# What needs to be done
Please set down only the lines below starting with the line with "21: (199, 227, 8.17)" and going on through the line with "39: (453, 206, 2.08)", verbatim and without pictures.

# Records for the task
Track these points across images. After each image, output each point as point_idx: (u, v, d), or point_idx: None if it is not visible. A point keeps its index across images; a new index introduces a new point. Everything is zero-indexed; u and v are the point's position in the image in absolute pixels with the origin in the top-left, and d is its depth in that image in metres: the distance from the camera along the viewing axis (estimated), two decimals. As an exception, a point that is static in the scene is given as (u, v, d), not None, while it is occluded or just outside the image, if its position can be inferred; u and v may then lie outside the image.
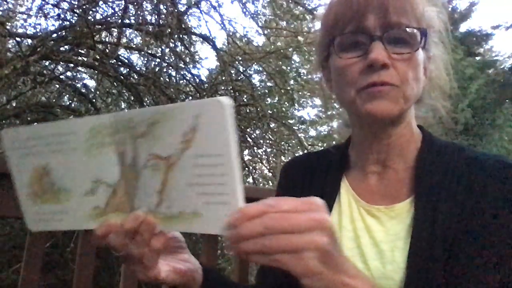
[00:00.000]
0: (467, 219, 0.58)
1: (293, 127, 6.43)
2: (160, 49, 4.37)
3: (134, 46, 4.83)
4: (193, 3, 4.31)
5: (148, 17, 4.00)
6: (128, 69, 4.67)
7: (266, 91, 6.23)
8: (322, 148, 0.85)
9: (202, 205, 0.46)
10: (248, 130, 5.06)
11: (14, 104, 4.34)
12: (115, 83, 4.77)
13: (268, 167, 5.62)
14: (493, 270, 0.56)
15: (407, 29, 0.61)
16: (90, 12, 3.87)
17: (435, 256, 0.57)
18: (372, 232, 0.65)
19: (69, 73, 4.51)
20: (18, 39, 3.78)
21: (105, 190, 0.53)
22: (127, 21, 3.96)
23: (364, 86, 0.61)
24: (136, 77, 4.65)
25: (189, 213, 0.47)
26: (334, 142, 0.84)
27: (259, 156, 5.30)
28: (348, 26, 0.63)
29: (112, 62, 4.12)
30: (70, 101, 4.97)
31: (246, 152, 5.22)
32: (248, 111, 4.68)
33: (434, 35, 0.68)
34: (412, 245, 0.59)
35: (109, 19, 4.09)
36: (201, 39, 4.75)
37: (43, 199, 0.57)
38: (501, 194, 0.58)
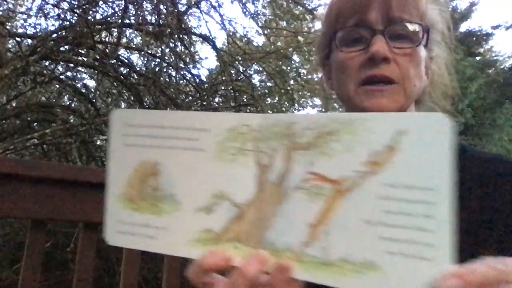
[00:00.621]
0: (473, 217, 0.58)
1: (293, 127, 6.41)
2: (160, 49, 4.37)
3: (134, 46, 4.82)
4: (193, 3, 4.30)
5: (148, 17, 4.00)
6: (128, 69, 4.67)
7: (266, 91, 6.23)
8: None
9: (382, 255, 0.34)
10: (248, 130, 5.04)
11: (14, 104, 4.33)
12: (115, 83, 4.76)
13: (268, 167, 5.59)
14: None
15: (409, 25, 0.61)
16: (90, 12, 3.87)
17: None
18: None
19: (69, 73, 4.50)
20: (18, 39, 3.78)
21: (228, 210, 0.40)
22: (127, 21, 3.95)
23: (364, 80, 0.61)
24: (136, 77, 4.64)
25: (357, 263, 0.34)
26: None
27: (259, 156, 5.29)
28: (350, 20, 0.63)
29: (112, 62, 4.12)
30: (70, 101, 4.97)
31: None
32: (248, 111, 4.67)
33: (437, 34, 0.68)
34: None
35: (109, 19, 4.08)
36: (201, 39, 4.75)
37: (138, 206, 0.44)
38: (507, 191, 0.59)
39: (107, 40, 4.42)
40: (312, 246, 0.36)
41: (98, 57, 3.75)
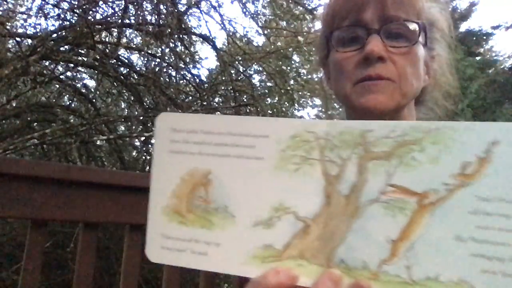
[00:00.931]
0: None
1: (293, 127, 6.41)
2: (160, 49, 4.37)
3: (134, 46, 4.82)
4: (193, 3, 4.31)
5: (148, 17, 4.00)
6: (128, 69, 4.67)
7: (266, 91, 6.23)
8: None
9: (478, 274, 0.31)
10: (248, 130, 5.05)
11: (14, 104, 4.33)
12: (115, 83, 4.77)
13: (268, 167, 5.59)
14: None
15: (406, 23, 0.60)
16: (90, 12, 3.87)
17: None
18: None
19: (69, 73, 4.50)
20: (18, 39, 3.78)
21: (290, 224, 0.37)
22: (127, 21, 3.95)
23: (360, 79, 0.60)
24: (136, 77, 4.65)
25: (447, 282, 0.32)
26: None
27: (259, 156, 5.29)
28: (345, 20, 0.62)
29: (112, 62, 4.12)
30: (70, 101, 4.97)
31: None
32: (248, 111, 4.68)
33: (437, 33, 0.67)
34: None
35: (109, 19, 4.08)
36: (201, 39, 4.75)
37: (186, 219, 0.40)
38: None
39: (107, 40, 4.42)
40: (392, 264, 0.33)
41: (98, 57, 3.75)
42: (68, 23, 3.83)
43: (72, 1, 3.74)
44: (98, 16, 4.10)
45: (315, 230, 0.36)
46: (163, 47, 4.25)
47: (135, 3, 3.78)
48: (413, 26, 0.61)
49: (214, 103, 4.96)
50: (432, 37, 0.66)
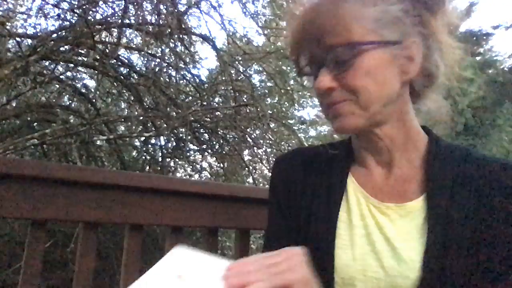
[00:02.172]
0: (481, 221, 0.61)
1: (293, 127, 6.43)
2: (160, 49, 4.37)
3: (134, 46, 4.82)
4: (193, 3, 4.31)
5: (148, 17, 4.00)
6: (128, 69, 4.67)
7: (266, 91, 6.23)
8: (310, 145, 0.87)
9: None
10: (248, 130, 5.05)
11: (14, 104, 4.33)
12: (115, 83, 4.77)
13: (268, 167, 5.62)
14: (510, 272, 0.58)
15: (338, 49, 0.62)
16: (90, 12, 3.87)
17: (451, 256, 0.59)
18: (384, 229, 0.66)
19: (69, 73, 4.51)
20: (18, 39, 3.78)
21: None
22: (127, 21, 3.95)
23: (325, 108, 0.67)
24: (136, 77, 4.65)
25: None
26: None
27: (259, 156, 5.30)
28: (301, 58, 0.68)
29: (112, 62, 4.12)
30: (70, 101, 4.97)
31: (246, 152, 5.22)
32: (248, 111, 4.67)
33: (408, 18, 0.63)
34: (428, 245, 0.61)
35: (109, 19, 4.08)
36: (201, 39, 4.75)
37: None
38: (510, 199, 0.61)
39: (107, 40, 4.42)
40: None
41: (98, 57, 3.75)
42: (68, 23, 3.83)
43: (72, 1, 3.74)
44: (98, 16, 4.10)
45: None
46: (163, 47, 4.25)
47: (135, 3, 3.78)
48: (344, 49, 0.61)
49: (214, 103, 4.96)
50: (401, 30, 0.63)
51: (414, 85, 0.68)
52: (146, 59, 4.77)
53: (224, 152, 4.94)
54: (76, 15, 3.73)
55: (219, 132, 4.76)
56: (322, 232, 0.69)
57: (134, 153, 5.68)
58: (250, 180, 5.26)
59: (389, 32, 0.62)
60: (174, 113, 4.27)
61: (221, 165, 5.18)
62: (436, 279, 0.59)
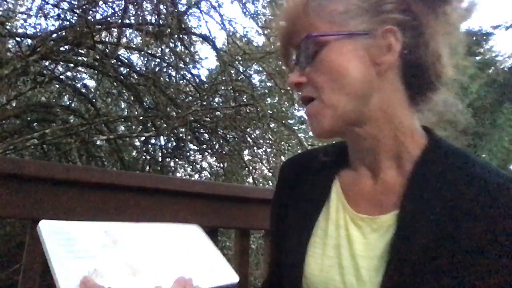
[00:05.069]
0: (449, 247, 0.54)
1: (293, 127, 6.42)
2: (160, 49, 4.37)
3: (134, 46, 4.82)
4: (193, 3, 4.31)
5: (148, 17, 4.01)
6: (128, 69, 4.67)
7: (266, 91, 6.23)
8: (321, 145, 0.85)
9: None
10: (248, 130, 5.05)
11: (14, 104, 4.33)
12: (115, 83, 4.77)
13: (268, 167, 5.62)
14: None
15: (303, 44, 0.63)
16: (90, 12, 3.87)
17: (412, 281, 0.54)
18: (353, 243, 0.62)
19: (69, 73, 4.51)
20: (18, 39, 3.78)
21: None
22: (127, 21, 3.95)
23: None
24: (136, 77, 4.65)
25: None
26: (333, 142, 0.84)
27: (259, 156, 5.30)
28: (289, 61, 0.69)
29: (112, 62, 4.12)
30: (70, 101, 4.97)
31: (246, 152, 5.22)
32: (248, 111, 4.67)
33: (388, 5, 0.60)
34: (389, 268, 0.57)
35: (109, 19, 4.08)
36: (201, 39, 4.75)
37: None
38: (492, 228, 0.53)
39: (107, 40, 4.42)
40: None
41: (98, 57, 3.75)
42: (68, 23, 3.83)
43: (72, 1, 3.74)
44: (98, 16, 4.10)
45: None
46: (163, 47, 4.25)
47: (135, 3, 3.78)
48: (307, 45, 0.62)
49: (214, 103, 4.96)
50: (375, 20, 0.59)
51: (409, 84, 0.62)
52: (146, 59, 4.77)
53: (224, 152, 4.94)
54: (76, 15, 3.73)
55: (219, 132, 4.76)
56: (297, 238, 0.68)
57: (134, 153, 5.68)
58: (250, 180, 5.26)
59: (358, 23, 0.59)
60: (174, 113, 4.27)
61: (221, 165, 5.18)
62: None
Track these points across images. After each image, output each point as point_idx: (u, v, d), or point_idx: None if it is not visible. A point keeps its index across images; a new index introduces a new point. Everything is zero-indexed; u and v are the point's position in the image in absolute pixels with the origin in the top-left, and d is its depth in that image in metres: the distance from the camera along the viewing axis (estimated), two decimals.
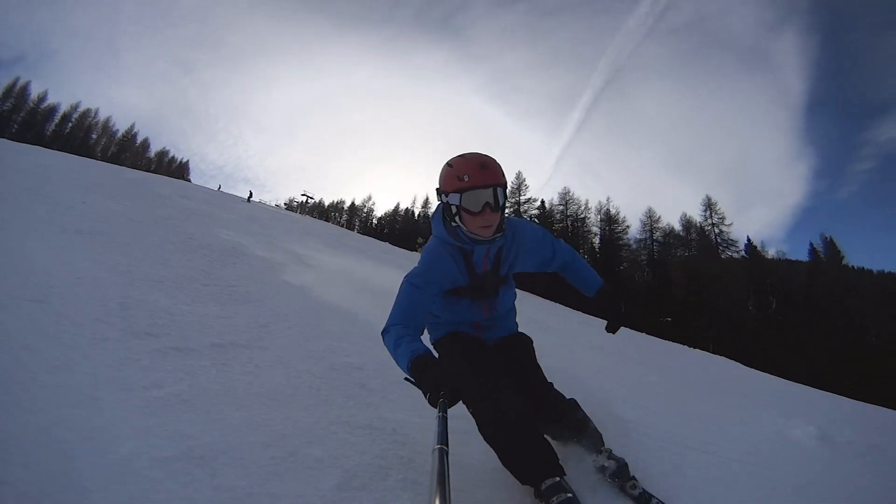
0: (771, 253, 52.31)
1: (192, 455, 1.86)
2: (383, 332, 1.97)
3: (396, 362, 1.85)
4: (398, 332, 1.90)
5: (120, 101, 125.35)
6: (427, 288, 2.05)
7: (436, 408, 1.55)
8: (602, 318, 2.45)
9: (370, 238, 44.18)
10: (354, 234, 43.77)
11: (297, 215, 44.88)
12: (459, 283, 2.17)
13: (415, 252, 29.61)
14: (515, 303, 2.56)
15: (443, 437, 1.32)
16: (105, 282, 3.87)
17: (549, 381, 2.29)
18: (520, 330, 2.57)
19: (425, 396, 1.63)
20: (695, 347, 24.94)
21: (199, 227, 8.17)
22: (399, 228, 69.87)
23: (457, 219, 2.03)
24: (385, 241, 39.97)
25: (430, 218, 2.25)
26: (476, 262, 2.16)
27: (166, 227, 7.14)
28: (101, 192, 9.19)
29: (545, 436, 1.94)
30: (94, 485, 1.59)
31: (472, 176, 1.95)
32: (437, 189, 2.10)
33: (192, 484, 1.70)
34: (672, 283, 48.13)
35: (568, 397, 2.26)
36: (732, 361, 16.15)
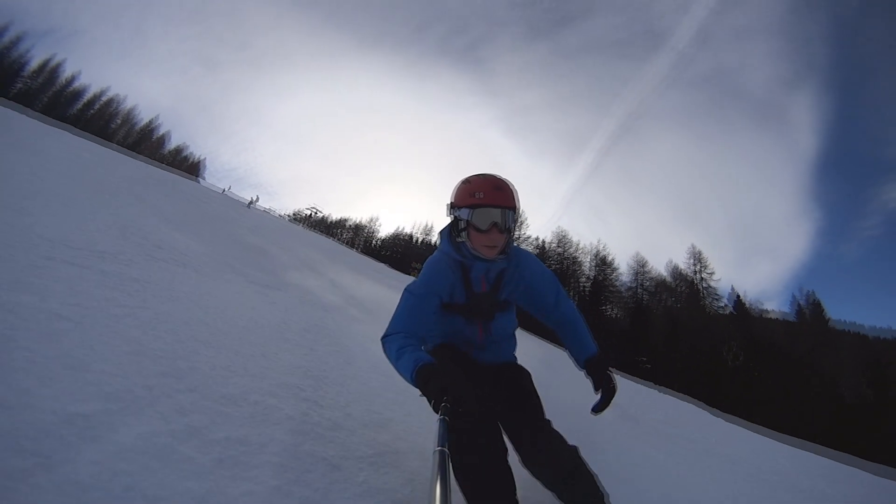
0: (770, 307, 54.09)
1: None
2: (383, 339, 1.97)
3: (397, 370, 1.83)
4: (400, 340, 1.89)
5: (141, 89, 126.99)
6: (427, 298, 2.06)
7: (438, 413, 1.56)
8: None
9: (368, 257, 45.29)
10: (354, 252, 44.98)
11: (301, 228, 46.19)
12: (456, 299, 2.16)
13: (407, 275, 30.97)
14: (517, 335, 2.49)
15: (444, 440, 1.33)
16: None
17: (548, 418, 2.07)
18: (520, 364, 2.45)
19: (430, 403, 1.62)
20: (665, 386, 26.27)
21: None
22: (400, 252, 71.61)
23: (463, 234, 2.05)
24: (383, 263, 41.24)
25: (439, 233, 2.25)
26: (474, 279, 2.15)
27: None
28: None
29: (540, 481, 1.86)
30: None
31: (485, 194, 1.98)
32: (449, 203, 2.12)
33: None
34: (652, 329, 49.45)
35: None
36: (695, 406, 16.58)
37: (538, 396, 2.17)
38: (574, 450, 1.89)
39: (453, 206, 2.08)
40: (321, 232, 70.02)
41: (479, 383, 2.12)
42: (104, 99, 72.40)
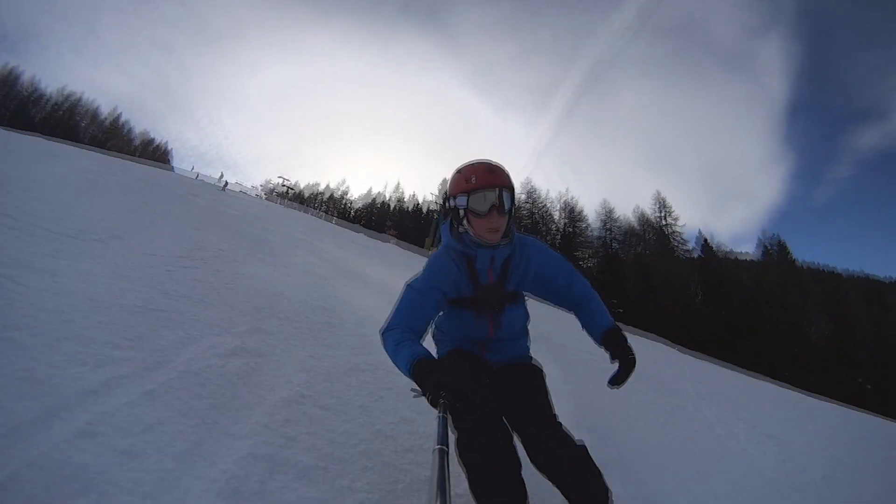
0: (746, 251, 57.17)
1: None
2: (382, 333, 1.98)
3: (396, 364, 1.84)
4: (398, 335, 1.90)
5: (101, 84, 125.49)
6: (428, 293, 2.04)
7: (437, 409, 1.56)
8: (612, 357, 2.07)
9: (344, 228, 46.37)
10: (332, 224, 46.15)
11: (280, 207, 47.23)
12: (463, 293, 2.12)
13: (381, 242, 32.77)
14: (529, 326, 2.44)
15: (443, 438, 1.33)
16: None
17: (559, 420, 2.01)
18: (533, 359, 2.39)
19: (427, 398, 1.62)
20: (640, 329, 28.76)
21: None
22: (374, 218, 74.90)
23: (464, 222, 2.03)
24: (359, 232, 42.62)
25: (441, 229, 2.22)
26: (480, 269, 2.10)
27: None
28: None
29: (548, 479, 1.83)
30: None
31: (479, 178, 1.98)
32: (445, 196, 2.12)
33: None
34: (624, 278, 51.91)
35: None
36: (668, 346, 17.99)
37: (547, 394, 2.13)
38: (581, 447, 1.86)
39: (449, 198, 2.07)
40: (297, 207, 71.14)
41: (488, 383, 2.08)
42: (71, 99, 73.12)
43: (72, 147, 25.93)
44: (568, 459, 1.82)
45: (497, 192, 1.97)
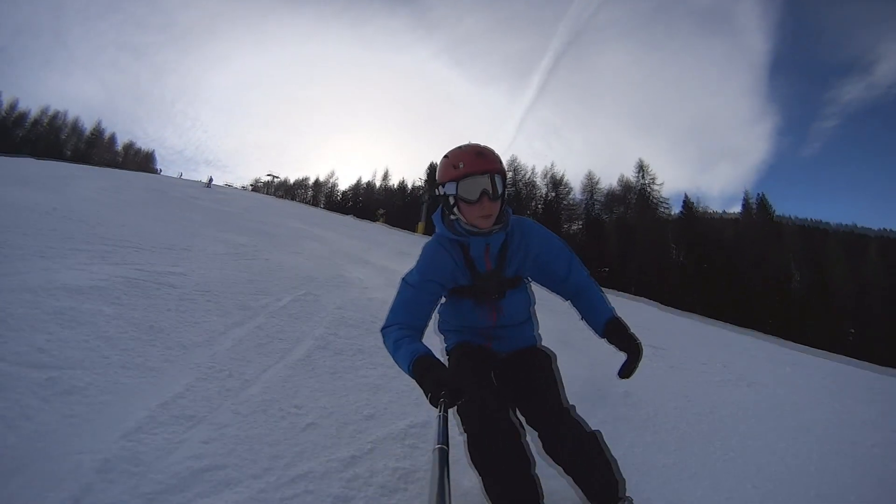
0: (734, 210, 58.44)
1: None
2: (382, 330, 1.97)
3: (396, 363, 1.83)
4: (398, 332, 1.89)
5: (75, 94, 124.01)
6: (424, 286, 2.02)
7: (437, 408, 1.54)
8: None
9: (334, 213, 47.01)
10: (320, 210, 46.98)
11: (272, 199, 48.41)
12: (461, 282, 2.09)
13: (371, 220, 34.11)
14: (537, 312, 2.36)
15: (443, 437, 1.33)
16: None
17: (571, 403, 2.01)
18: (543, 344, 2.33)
19: (426, 396, 1.60)
20: (622, 291, 30.25)
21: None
22: (361, 201, 76.26)
23: (455, 210, 1.99)
24: (348, 214, 43.56)
25: (432, 219, 2.18)
26: (475, 257, 2.07)
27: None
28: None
29: (560, 466, 1.83)
30: None
31: (467, 163, 1.92)
32: (435, 185, 2.06)
33: None
34: (607, 239, 54.23)
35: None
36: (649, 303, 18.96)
37: (558, 381, 2.08)
38: (594, 436, 1.84)
39: (438, 186, 2.02)
40: (286, 196, 72.35)
41: (496, 375, 2.10)
42: (48, 114, 73.44)
43: (74, 166, 27.77)
44: (576, 448, 1.80)
45: (488, 178, 1.92)
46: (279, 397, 2.89)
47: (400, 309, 2.00)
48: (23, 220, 5.82)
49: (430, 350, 1.78)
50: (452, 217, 2.04)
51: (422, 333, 1.98)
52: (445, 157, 2.03)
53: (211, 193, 26.77)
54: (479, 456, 1.77)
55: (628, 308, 15.99)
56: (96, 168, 32.87)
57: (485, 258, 2.08)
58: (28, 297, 3.40)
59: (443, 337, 2.39)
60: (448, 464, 1.23)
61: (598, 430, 1.88)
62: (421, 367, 1.69)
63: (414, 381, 1.71)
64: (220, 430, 2.39)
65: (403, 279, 2.07)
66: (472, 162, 1.93)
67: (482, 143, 2.04)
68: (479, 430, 1.80)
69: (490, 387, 1.99)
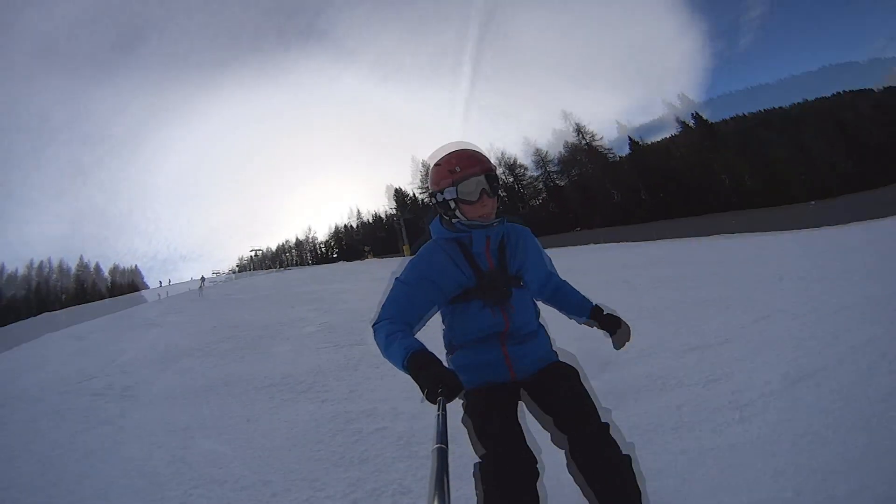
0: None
1: None
2: (373, 325, 1.95)
3: (387, 358, 1.80)
4: (388, 327, 1.85)
5: (37, 239, 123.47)
6: (419, 284, 1.98)
7: (434, 405, 1.51)
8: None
9: (323, 266, 48.85)
10: (310, 266, 47.83)
11: (263, 275, 49.43)
12: (465, 284, 2.03)
13: (359, 259, 35.74)
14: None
15: (442, 436, 1.30)
16: None
17: (605, 421, 1.87)
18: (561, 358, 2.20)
19: (423, 393, 1.56)
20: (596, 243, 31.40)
21: None
22: (344, 245, 76.92)
23: (457, 213, 2.01)
24: (336, 262, 45.01)
25: (429, 228, 2.17)
26: (477, 254, 2.04)
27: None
28: None
29: (587, 485, 1.73)
30: None
31: (463, 166, 1.96)
32: (430, 193, 2.09)
33: None
34: (569, 201, 56.50)
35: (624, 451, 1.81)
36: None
37: (590, 396, 1.97)
38: (627, 460, 1.78)
39: (436, 193, 2.04)
40: (274, 266, 73.91)
41: (525, 397, 2.05)
42: (34, 266, 74.33)
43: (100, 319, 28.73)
44: (611, 473, 1.73)
45: (485, 178, 1.97)
46: None
47: (392, 305, 1.95)
48: None
49: (423, 345, 1.72)
50: (454, 220, 2.03)
51: (413, 330, 1.93)
52: (437, 164, 2.05)
53: (226, 288, 26.23)
54: (489, 486, 1.65)
55: (614, 252, 19.46)
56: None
57: (486, 254, 2.05)
58: None
59: (448, 353, 2.19)
60: (448, 464, 1.21)
61: (628, 455, 1.79)
62: (417, 363, 1.63)
63: (409, 376, 1.65)
64: None
65: (396, 278, 2.03)
66: (468, 164, 1.97)
67: (468, 146, 2.10)
68: (492, 456, 1.70)
69: (515, 425, 1.84)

# Answer below
21: (199, 227, 8.17)
22: (399, 228, 69.87)
23: (457, 219, 2.03)
24: (385, 241, 39.97)
25: (430, 218, 2.25)
26: (476, 262, 2.16)
27: (166, 227, 7.14)
28: (101, 192, 9.19)
29: (545, 436, 1.94)
30: (94, 485, 1.59)
31: (472, 176, 1.95)
32: (437, 189, 2.10)
33: (192, 484, 1.70)
34: (672, 283, 48.13)
35: (568, 397, 2.26)
36: (732, 361, 16.15)
0: (770, 307, 54.09)
1: None
2: (383, 339, 1.97)
3: (397, 370, 1.83)
4: (400, 340, 1.89)
5: (141, 89, 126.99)
6: (427, 298, 2.06)
7: (438, 413, 1.56)
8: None
9: (368, 257, 45.29)
10: (354, 252, 44.98)
11: (301, 228, 46.19)
12: (456, 299, 2.16)
13: (407, 275, 30.97)
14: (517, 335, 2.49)
15: (444, 440, 1.33)
16: None
17: (548, 418, 2.07)
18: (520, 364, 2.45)
19: (430, 403, 1.62)
20: (665, 386, 26.27)
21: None
22: (400, 252, 71.61)
23: (463, 234, 2.05)
24: (383, 263, 41.24)
25: (439, 233, 2.25)
26: (474, 279, 2.15)
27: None
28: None
29: (540, 481, 1.86)
30: None
31: (485, 194, 1.98)
32: (449, 203, 2.12)
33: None
34: (652, 329, 49.45)
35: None
36: (695, 406, 16.58)
37: (538, 396, 2.17)
38: (574, 450, 1.89)
39: (453, 206, 2.08)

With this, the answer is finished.